**Extrait choisi:**
§ §
On me dit de pousser. Je me souviens que ma sage-femme m’avait dit de pousser pendant une contraction pour plus d’efficacité. Je dis que je n’en ai pas, je ne sais plus comment je dois faire pour pousser ! Les sage-femmes s’impatientent et me donnent l’injonction de pousser…
Une contraction vient tout de suite après, je pousse mais je ne sens rien de ce que je suis en train de faire. Il n’y a pas que mes jambes qui sont bloquées, j’ai l’impression que toute la zone périnéale l’est aussi. Je dis que je ne sais pas si je pousse ou pas, on me dit que si, que je dois continuer comme ça. Je dis que j’ai une contraction qui arrive, une sage-femme regarde le monito et me dit que non, elle n’en voit pas, je lui soutiens que si, que je sais quand même ce que je sens quand ça me fait mal (la seule parole sensée que j’ai eu pendant tout l’accouchement) et que je m’en fous, je pousse. On me dit que sa tête a du mal à passer, qu’il fait des va-et-vient, qu’il faut couper pour le laisser passer.
Je me souviens alors de cette réunion à 6 mois de grossesse où ils nous avaient dit qu’ils préféraient ne pas couper et laisser l’incision se faire d’elle-même, naturellement, si incision il doit y avoir. Cette sage-femme là n’a pas dû y assister vraisemblablement. Heureusement, je ne sens rien (je le sentirai après), je dis que je dois pousser encore, cette fois on m’écoute, la troisième poussée est la bonne, il sort d’un seul coup comme une anguille glissante, je l’entends à peine gémir, un petit son, on me le met directement sur moi. Mon mari qui voulait couper le cordon n’a pas le temps ni l’occasion, on ne lui demande rien, on le fait à sa place.
Je le sers, il est là dans mes bras, je regarde l’heure, il est né à 21h45. Soit 25h après mon arrivée à la maternité. Je l’aime déjà tellement. Et j’oublie tout. Tout ce qui s’est passé avant. J’oublie.
§ §
**Travail demandé:**
(1) Réécrivez le passage du récit d'accouchement allant de « Je le sers, il » jusqu'à « passé avant. J’oublie. » inclus, en remplaçant « 21h45 » par « 22h15 ».
(2) Rédigez la suite du récit d'accouchement à partir de l'endroit où il s'arrête.
Les enregistrements n'ont aucun rôle dans ce travail.

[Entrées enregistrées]
§ §
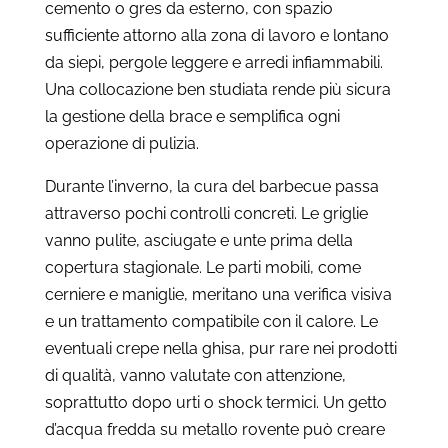
cemento o gres da esterno, con spazio
sufficiente attorno alla zona di lavoro e lontano
da siepi, pergole leggere e arredi infiammabili.
Una collocazione ben studiata rende più sicura
la gestione della brace e semplifica ogni
operazione di pulizia.
Durante l’inverno, la cura del barbecue passa
attraverso pochi controlli concreti. Le griglie
vanno pulite, asciugate e unte prima della
copertura stagionale. Le parti mobili, come
cerniere e maniglie, meritano una verifica visiva
e un trattamento compatibile con il calore. Le
eventuali crepe nella ghisa, pur rare nei prodotti
di qualità, vanno valutate con attenzione,
soprattutto dopo urti o shock termici. Un getto
d’acqua fredda su metallo rovente può creare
§ §
**Réponses attendues:**
(1)
Je le sers, il est là dans mes bras, je regarde l’heure, il est né à 22h15. Soit 25h après mon arrivée à la maternité. Je l’aime déjà tellement. Et j’oublie tout. Tout ce qui s’est passé avant. J’oublie.

(2)
Une sage-femme me recoud pendant ce temps. La gynéco de garde qui était restée là me dit « vous voyez, ça a été long, mais ça s’est bien passé« . Ce sont sans doute ses mots à elle que j’ai repris par la suite.
2h plus tard, après avoir cajolé notre bébé, lui avoir donné le sein et l’avoir détaillé dans son ensemble, on me demande de changer de lit. La péridurale fait toujours effet sur mes jambes et elle fera effet encore jusqu’au lendemain, ce qui m’empêchera de me lever pour faire quoi que ce soit. J’ai du mal à me mettre dans mon nouveau lit, celui qui a des barrières et qui m’emmènera vers la prison qui sera mon nouveau chez-moi pendant 4 jours : la maternité.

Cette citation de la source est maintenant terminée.